The decision follows a internal review of the London-based company’s UK pension arrangements taking into account the changing competitive environment, new accounting rules (FRS17), volatile markets, and rising life expectancy, the company said.
According to a Dow Jones News report, the company’s decision will not affect the pension benefits of the 65,000 members of NAPS, the New Airways Pension Scheme, or the 36,000 members of APS, the original Airways Pension Scheme, which was available to employees who joined before 1984.
Under FRS17, APS/NAPS taken together generate a company accounting shortfall of GBP394 million as at March 31, 2002.
APS/NAPS have investments together valued at nearly GBP10 billion. Both plans meet the statutory Minimum Funding Requirement (MFR).

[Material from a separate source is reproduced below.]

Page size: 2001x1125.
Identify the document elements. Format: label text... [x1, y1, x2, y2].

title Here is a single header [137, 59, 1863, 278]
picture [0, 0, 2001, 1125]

BA’s move is line with a recent survey by the National Association of Pension Funds, which found that FRS17 could discourage UK employers from linking their pension benefits to their final salaries.
FRS17 requires companies to show the true value of their pension plan assets and liabilities instead of spreading the cost of funding them over a number of years, as under the current standard, SSAP 24.

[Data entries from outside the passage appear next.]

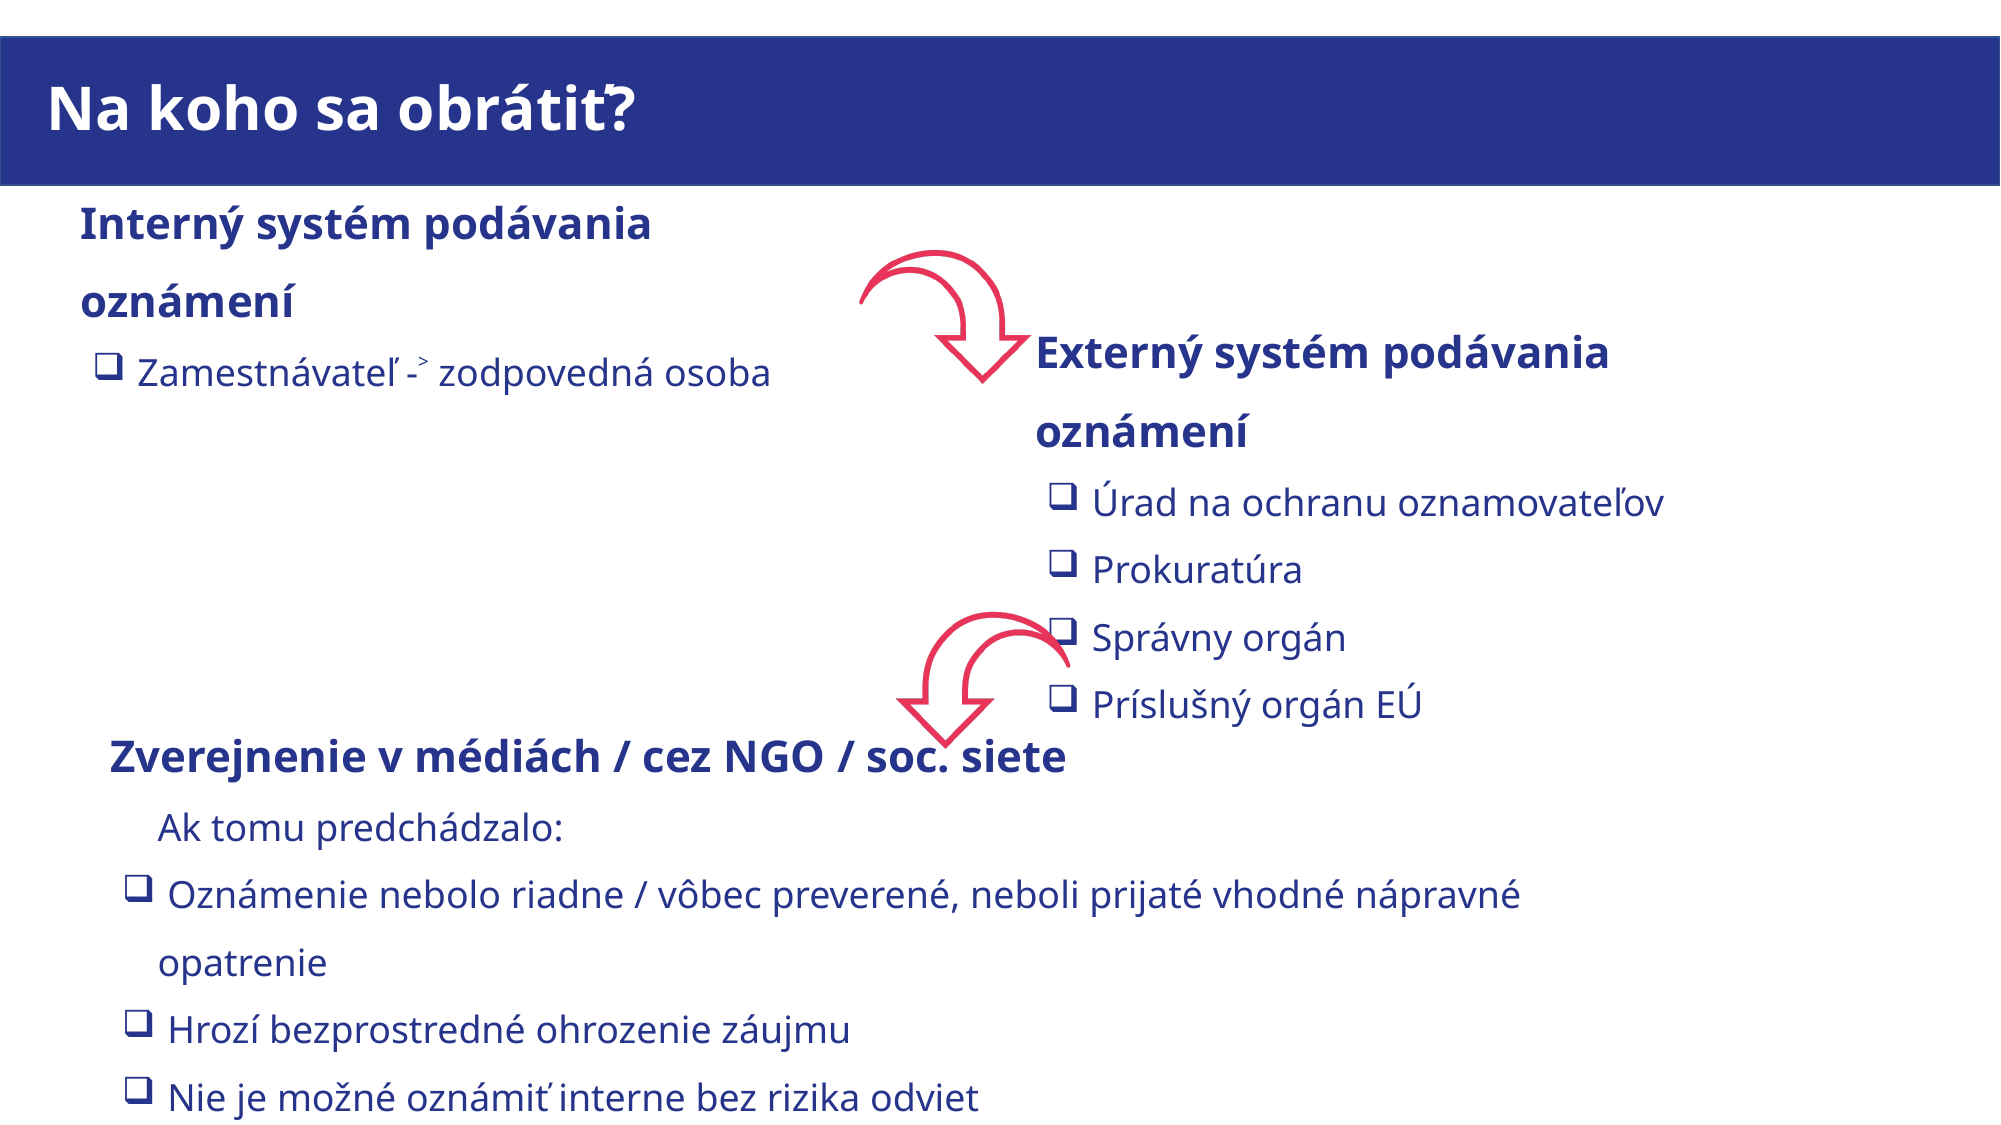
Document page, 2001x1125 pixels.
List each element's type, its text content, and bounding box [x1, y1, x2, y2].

picture [890, 588, 1080, 779]
text_box Interný systém podávania oznámení Zamestnávateľ -˃ zodpovedná osoba [65, 207, 892, 357]
text_box Externý systém podávania oznámení Úrad na ochranu oznamovateľov Prokuratúra Správny orgán Príslušný orgán EÚ [1019, 437, 1847, 587]
text_box Zverejnenie v médiách / cez NGO / soc. siete Ak tomu predchádzalo: Oznámenie nebolo riadne / vôbec preverené, neboli prijaté vhodné nápravné opatrenie Hrozí bezprostredné ohrozenie záujmu Nie je možné oznámiť interne bez rizika odviet [95, 835, 1684, 985]
text_box Na koho sa obrátiť? [0, 36, 2000, 186]
picture [850, 223, 1037, 410]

Under FRS17, assets must be accounted for at market price, and liabilities discounted by the yield on corporate bonds. A shortfall or surplus must be reflected on the company’s balance sheet.
The new rule is expected to hit pension plans hard. A recent William Mercer study estimated that 52% of UK company will see a decrease in their 2001 pension plan assets because of FRS17 — significantly from the previous year’s 28%.